>>>>>

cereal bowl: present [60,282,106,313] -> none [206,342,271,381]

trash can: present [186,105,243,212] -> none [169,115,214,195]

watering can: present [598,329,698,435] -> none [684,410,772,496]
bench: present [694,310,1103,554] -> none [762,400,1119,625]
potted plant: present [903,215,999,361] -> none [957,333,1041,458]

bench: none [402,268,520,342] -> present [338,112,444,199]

<<<<<

» TASK DETAILS
Give back the records above exactly, limited to the lines between the one holding "trash can: present" and the one holding "potted plant: present", inclusive.

» WRITTEN SOLUTION
trash can: present [186,105,243,212] -> none [169,115,214,195]

watering can: present [598,329,698,435] -> none [684,410,772,496]
bench: present [694,310,1103,554] -> none [762,400,1119,625]
potted plant: present [903,215,999,361] -> none [957,333,1041,458]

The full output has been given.